Exercise inputs:

• • • • •

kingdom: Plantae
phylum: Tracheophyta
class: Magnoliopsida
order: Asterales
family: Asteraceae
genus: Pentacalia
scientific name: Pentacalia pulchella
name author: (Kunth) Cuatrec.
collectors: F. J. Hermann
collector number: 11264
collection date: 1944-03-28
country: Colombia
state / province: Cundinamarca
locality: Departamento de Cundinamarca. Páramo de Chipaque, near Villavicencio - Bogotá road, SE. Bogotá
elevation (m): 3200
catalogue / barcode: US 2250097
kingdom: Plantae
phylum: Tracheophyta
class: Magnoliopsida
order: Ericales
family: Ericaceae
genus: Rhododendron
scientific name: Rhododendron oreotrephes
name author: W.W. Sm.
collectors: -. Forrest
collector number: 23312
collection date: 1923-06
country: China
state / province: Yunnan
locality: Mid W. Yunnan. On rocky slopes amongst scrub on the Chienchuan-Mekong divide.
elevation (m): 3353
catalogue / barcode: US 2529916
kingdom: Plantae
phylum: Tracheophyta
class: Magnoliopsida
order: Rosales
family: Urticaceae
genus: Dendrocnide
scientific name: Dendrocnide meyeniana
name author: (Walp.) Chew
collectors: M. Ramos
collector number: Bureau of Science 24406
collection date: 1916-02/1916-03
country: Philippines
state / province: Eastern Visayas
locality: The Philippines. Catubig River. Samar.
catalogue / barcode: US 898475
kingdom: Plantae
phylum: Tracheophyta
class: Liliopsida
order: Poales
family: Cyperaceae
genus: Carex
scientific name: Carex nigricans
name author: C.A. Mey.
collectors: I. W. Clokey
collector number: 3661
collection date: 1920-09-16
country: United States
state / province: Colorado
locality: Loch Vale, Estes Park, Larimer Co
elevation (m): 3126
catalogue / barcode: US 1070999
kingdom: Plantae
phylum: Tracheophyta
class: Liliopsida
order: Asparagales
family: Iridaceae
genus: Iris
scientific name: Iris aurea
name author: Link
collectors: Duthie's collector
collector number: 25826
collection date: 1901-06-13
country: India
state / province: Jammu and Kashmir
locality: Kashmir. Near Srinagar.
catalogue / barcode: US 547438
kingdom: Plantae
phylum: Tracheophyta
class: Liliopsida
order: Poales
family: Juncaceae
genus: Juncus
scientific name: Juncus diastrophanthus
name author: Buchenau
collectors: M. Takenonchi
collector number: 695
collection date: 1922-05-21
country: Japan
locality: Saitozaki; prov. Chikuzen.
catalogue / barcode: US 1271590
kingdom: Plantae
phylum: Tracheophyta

• • • • •

Instructions for the task: Reproduce every line of the items above with no changes.

Output for this exercise:
kingdom: Plantae
phylum: Tracheophyta
class: Magnoliopsida
order: Asterales
family: Asteraceae
genus: Pentacalia
scientific name: Pentacalia pulchella
name author: (Kunth) Cuatrec.
collectors: F. J. Hermann
collector number: 11264
collection date: 1944-03-28
country: Colombia
state / province: Cundinamarca
locality: Departamento de Cundinamarca. Páramo de Chipaque, near Villavicencio - Bogotá road, SE. Bogotá
elevation (m): 3200
catalogue / barcode: US 2250097
kingdom: Plantae
phylum: Tracheophyta
class: Magnoliopsida
order: Ericales
family: Ericaceae
genus: Rhododendron
scientific name: Rhododendron oreotrephes
name author: W.W. Sm.
collectors: -. Forrest
collector number: 23312
collection date: 1923-06
country: China
state / province: Yunnan
locality: Mid W. Yunnan. On rocky slopes amongst scrub on the Chienchuan-Mekong divide.
elevation (m): 3353
catalogue / barcode: US 2529916
kingdom: Plantae
phylum: Tracheophyta
class: Magnoliopsida
order: Rosales
family: Urticaceae
genus: Dendrocnide
scientific name: Dendrocnide meyeniana
name author: (Walp.) Chew
collectors: M. Ramos
collector number: Bureau of Science 24406
collection date: 1916-02/1916-03
country: Philippines
state / province: Eastern Visayas
locality: The Philippines. Catubig River. Samar.
catalogue / barcode: US 898475
kingdom: Plantae
phylum: Tracheophyta
class: Liliopsida
order: Poales
family: Cyperaceae
genus: Carex
scientific name: Carex nigricans
name author: C.A. Mey.
collectors: I. W. Clokey
collector number: 3661
collection date: 1920-09-16
country: United States
state / province: Colorado
locality: Loch Vale, Estes Park, Larimer Co
elevation (m): 3126
catalogue / barcode: US 1070999
kingdom: Plantae
phylum: Tracheophyta
class: Liliopsida
order: Asparagales
family: Iridaceae
genus: Iris
scientific name: Iris aurea
name author: Link
collectors: Duthie's collector
collector number: 25826
collection date: 1901-06-13
country: India
state / province: Jammu and Kashmir
locality: Kashmir. Near Srinagar.
catalogue / barcode: US 547438
kingdom: Plantae
phylum: Tracheophyta
class: Liliopsida
order: Poales
family: Juncaceae
genus: Juncus
scientific name: Juncus diastrophanthus
name author: Buchenau
collectors: M. Takenonchi
collector number: 695
collection date: 1922-05-21
country: Japan
locality: Saitozaki; prov. Chikuzen.
catalogue / barcode: US 1271590
kingdom: Plantae
phylum: Tracheophyta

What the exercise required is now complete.